Peruvian alpacas killed by snow, Norwegian oil and consumer citizens: Can we get back to class and global solidarity?


The political authorities in Caylloma province (department of Arequipa, Southern Peru) has today declared a state of emergency for eight highland districts, where heavy snowfall is killing animals and making life hard for the peasant farmers and herders living there. These people – as most of the population in the Peruvian Andean highlands – are living in extreme poverty. The high mountain area of the Andes has always been a harsh environment to live in; semi-arid and unpredictable weather, strong rain and landslides often threaten the highland communities.

But the heavy snow and rainfalls that have created social emergencies in the recent years are unprecedented. The seasons are getting more irregular and unpredictable: rain, snow, frost and drought come at times of the year when people least expect it and ruin the agricultural cycle and the food production. In spite of heavy rain and snow, however, the general picture is that of melting glaciers, drying springs and declining water supplies.

(Photo: Municipalidad de Caylloma)

These climatic changes in the Andean mountains are caused by global warming. The latest draft report from IPCC states that it is “extremely likely that human influence on climate caused more than half of the observed increase in global average surface temperature from 1951 to 2010”.

I live in Norway, a country that boasts an environmentalist and peaceful attitude towards the world, and yet almost all our wealth comes from the extraction of oil and gas. But are Norwegians willing to sacrifice their wealth to save the global climate? The future of oil extraction is one of the heatedly debated issues before the upcoming elections. Norway’s oil company Statoil wants to expand the oil production to the scenic fishing area Lofoten and Vesterålen. Environmentalist movements and left-wing political parties are campaigning against this. The Green Party (Miljøpartiet De Grønne) has grown incredibly in popularity due to their unwillingness to compromise the earth’s future, and might for the first time get several candidates elected for parliament. The party that most clearly points to the connections between economic and environmental issues, however, is the Red Party (Rødt), who might succeed in getting elected one candidate from Oslo.

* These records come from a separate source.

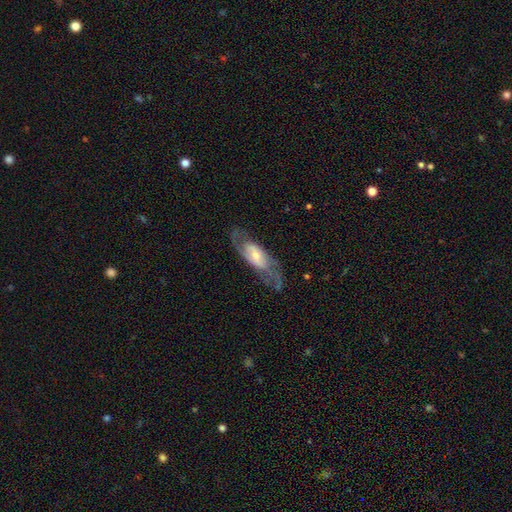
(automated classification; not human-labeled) smooth-or-featured: featured or disk: 75% | smooth: 20% | star or artifact: 5%
  disk-edge-on: no: 86% | yes: 14%
    bar: no: 51% | weak: 36% | strong: 13%
    has-spiral-arms: yes: 83% | no: 17%
      spiral-winding: medium: 45% | loose: 30% | tight: 25%
      spiral-arm-count: 2: 75% | can't tell: 16% | 1: 4% | 3: 3% | 4: 1% | more than 4: 1%
    bulge-size: moderate: 49% | small: 42% | large: 6% | none: 2% | dominant: 1%
  merging: none: 64% | minor disturbance: 19% | major disturbance: 15% | merger: 2%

The Norwegian author Jan Kjærstad wrote today in thenewspaper Aftenposten about the shift from seeing Norway as a society to a company that should generate economic growth. The social democratic Labour Party (Arbeiderpartiet) used to be a workers’ party fighting for labour rights, solidarity, redistribution of goods, and equality of rights. Now that they have been in power for most of the last century, they are more concerned with saving the banks when they are facing financial crisis (which the banks caused in the first place). People are no longer seen as citizens, but as clients and consumers. This is a global shift. The sociologist Evalina Dagnino writes about how citizenship in Latin America used to be about rights and collective solidarity, but is now about individual responsibility as a private moral duty. The concept of citizenship that grew out of the social popular movements that fought for equality of rights in the 1970s and 1980s, has now acquired a neoliberal meaning and is now all about citizens as consumers. 

The anthropologist Anna Tsing also touches upon this problem of consumer identity in her article about global capitalism, which she calls “supply chain capitalism”, as a system that outsources production to diverse social- economic niches where goods and services can be produced more cheaply: “Such niches are reproduced in performances of cultural identity through which suppliers show their agility and efficiency. Such performances, in turn, are encouraged by new figures of labor and labor power in which making a living appears as management, consumption, or entrepreneurship. These figurations blur the lines between self-exploitation and superexploitation, not just for owner- operators but also for the workers recruited into supplier enterprises. Through such forms of exploitation, supply chain capitalism creates both great wealth and great poverty” (Tsing 2009: 171).

We remember Naomi Klein’s book No Logo about the power of branding. These issues are structural, and the world cannot be changed through shopping. Instead of changing consumer patterns, the whole system of how to organize the world economy would need to change. People shouldn’t be identified through consumption and brands, but according to what they do to make a living: as workers, artists, farmers, employees, students, informal labourers. In Peru and the rest of Latin America, also the self-employed, the market vendors, the small entrepreneurs in the informal sector, and the “precariat” identify with the working class and organize in union-like associations. In other words, we’re back to class. Why did we forget about class? Can we blame the postmodernists? 

(Thanks to Overheating-collegue Elisabeth Schober and the other participants in the Labour reading group for the inspiring discussions yesterday.)